■ Source extract ■
--- START ---

Provision of basic necessities happens to be the cases where central planning has failed most spectacularly in practice. The most recent example would be what's happening in Venezuela today. The most infamous example would be the Great Leap Forward in Mao's China, which led to the single most deadly famine in human history.
There's a reason why nobody tries to declare food a human right and give it away for free, even though people die if they don't eat.
You're examples are, pardon my language, spectacularly bad. Its important to differentiate genuine attempts at solving the problem of central planning v/s populist dreams of utopia. In fact Venezuela was much less central planning and more short term grabbing resources and making the available for free, without any consideration of planning or sustainability whatsoever. The Great Leap Forward was, again, a crazy Utopian plan where it was hoped that China would reach the goal of industrialization, again without any specific ways in which to achieve that.
The Soviet Union and East Germany seem to be the only states which attempted Central Planning genuinely, and from this article and other resources, it seems the problem was simply too complex even then... at that time.

--- END ---

■ Provided data ■
--- START ---

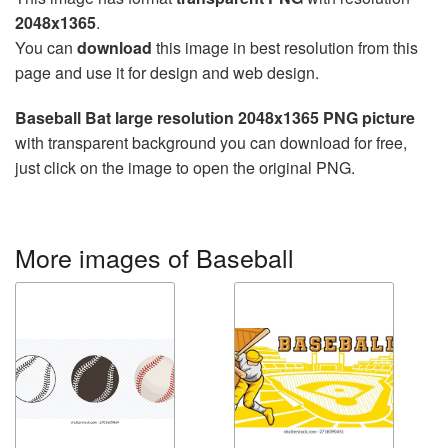
2048x1365
.
You can
download
this image in best resolution from this
page and use it for design and web design.
Baseball Bat large resolution 2048x1365 PNG picture
with transparent background you can download for free,
just click on the image to open the original PNG.
More images of Baseball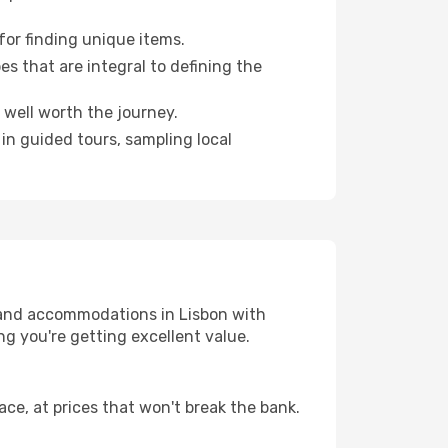
for finding unique items.
es that are integral to defining the
 well worth the journey.
 in guided tours, sampling local
 and accommodations in Lisbon with
g you're getting excellent value.
ce, at prices that won't break the bank.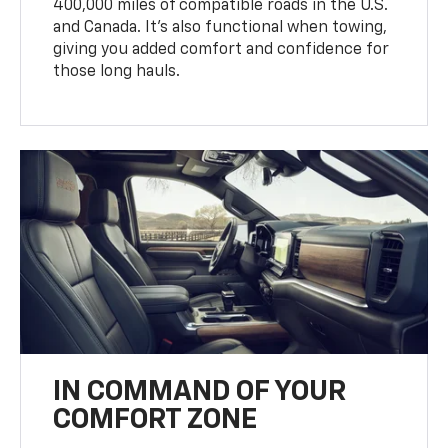
400,000 miles of compatible roads in the U.S.
and Canada. It’s also functional when towing,
giving you added comfort and confidence for
those long hauls.
IN COMMAND OF YOUR
COMFORT ZONE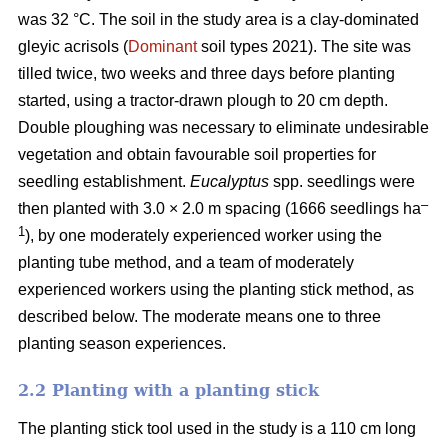
was 32 °C. The soil in the study area is a clay-dominated
gleyic acrisols (
Dominant
soil types 2021). The site was
tilled twice, two weeks and three days before planting
started, using a tractor-drawn plough to 20 cm depth.
Double ploughing was necessary to eliminate undesirable
vegetation and obtain favourable soil properties for
seedling establishment.
Eucalyptus
spp.
seedlings were
–
then planted with 3.0 × 2.0 m spacing (1666 seedlings ha
1
), by one moderately experienced worker using the
planting tube method, and a team of moderately
experienced workers using the planting stick method, as
described below. The moderate means one to three
planting season experiences.
2.2 Planting with a planting stick
The planting stick tool used in the study is a 110 cm long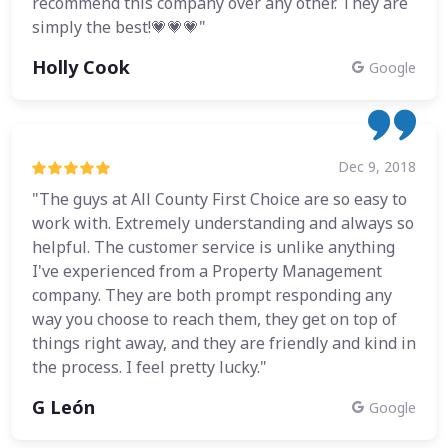
recommend this company over any other. They are
simply the best!💗💗💗"
Holly Cook
Google
Dec 9, 2018
"The guys at All County First Choice are so easy to
work with. Extremely understanding and always so
helpful. The customer service is unlike anything
I've experienced from a Property Management
company. They are both prompt responding any
way you choose to reach them, they get on top of
things right away, and they are friendly and kind in
the process. I feel pretty lucky."
G León
Google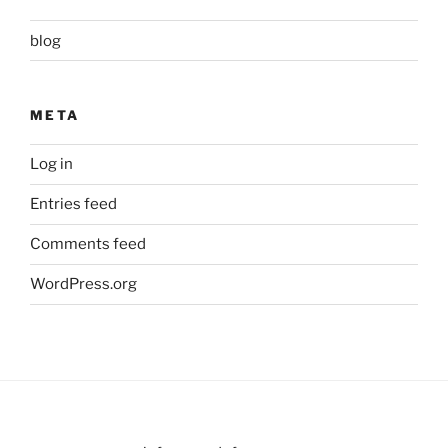
blog
META
Log in
Entries feed
Comments feed
WordPress.org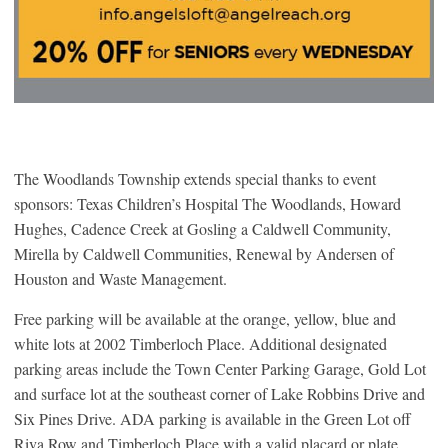
The Woodlands Township extends special thanks to event
sponsors: Texas Children’s Hospital The Woodlands, Howard
Hughes, Cadence Creek at Gosling a Caldwell Community,
Mirella by Caldwell Communities, Renewal by Andersen of
Houston and Waste Management.
Free parking will be available at the orange, yellow, blue and
white lots at 2002 Timberloch Place. Additional designated
parking areas include the Town Center Parking Garage, Gold Lot
and surface lot at the southeast corner of Lake Robbins Drive and
Six Pines Drive. ADA parking is available in the Green Lot off
Riva Row and Timberloch Place with a valid placard or plate.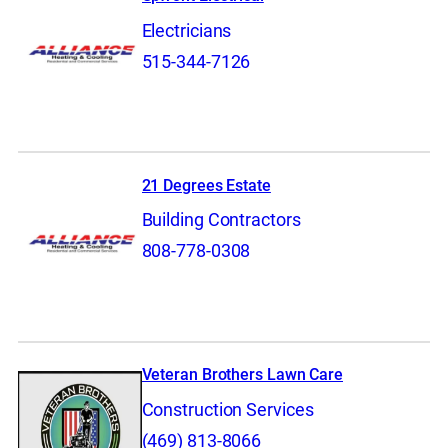
Electricians
515-344-7126
21 Degrees Estate
Building Contractors
808-778-0308
Veteran Brothers Lawn Care
Construction Services
(469) 813-8066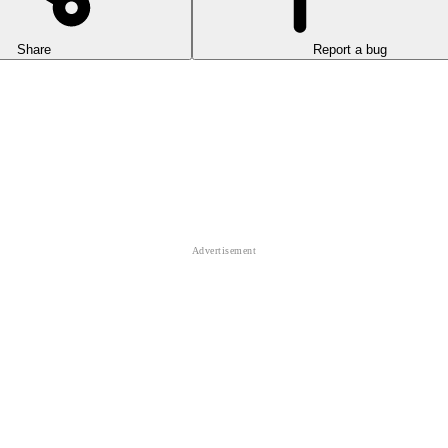
Share
Report a bug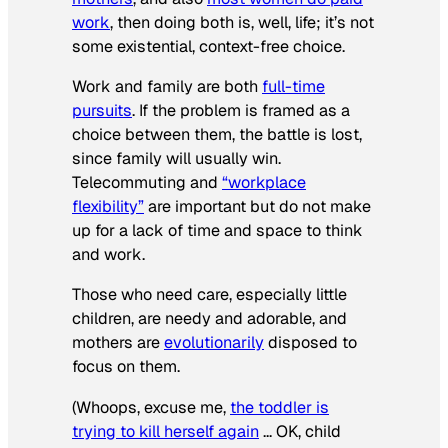
work
, then doing both is, well, life; it’s not
some existential, context-free choice.
Work and family are both
full-time
pursuits
. If the problem is framed as a
choice between them, the battle is lost,
since family will usually win.
Telecommuting and
“workplace
flexibility”
are important but do not make
up for a lack of time and space to think
and work.
Those who need care, especially little
children, are needy and adorable, and
mothers are
evolutionarily
disposed to
focus on them.
(Whoops, excuse me,
the toddler is
trying to kill herself again
… OK, child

--- END ---

■ Work order ■
Pick up the exchange about central planning after its final sentence and carry it further. You can set the material aside.

■ Reply to the exercise ■
Not to mention that in the USSR and East Germany the process, while the attempts may have been earnest, they were still heavily politicized and often unscientific in their approach. Aside from the lack of computational capacity, there was still a sort of economic Lysenkoism to deal with.
Yes but food for example is a thing markets work great on, there's pricing transparency and it's easy to switch suppliers and shop for better prices. The same cannot be said for healthcare for example where it's pretty clear markets fail precisely because it's nigh impossible to do those things. Central planning works well when markets can't. No one is going to shop for the best emergency room price while having a heart attack, nor can you even get transparent pricing from hospitals; you can't know what you owe until after you've have the services performed because they can't know up front what services you're going to require.
There's a reason why nobody tries to declare food a human right and give it away for free, even though people die if they don't eat.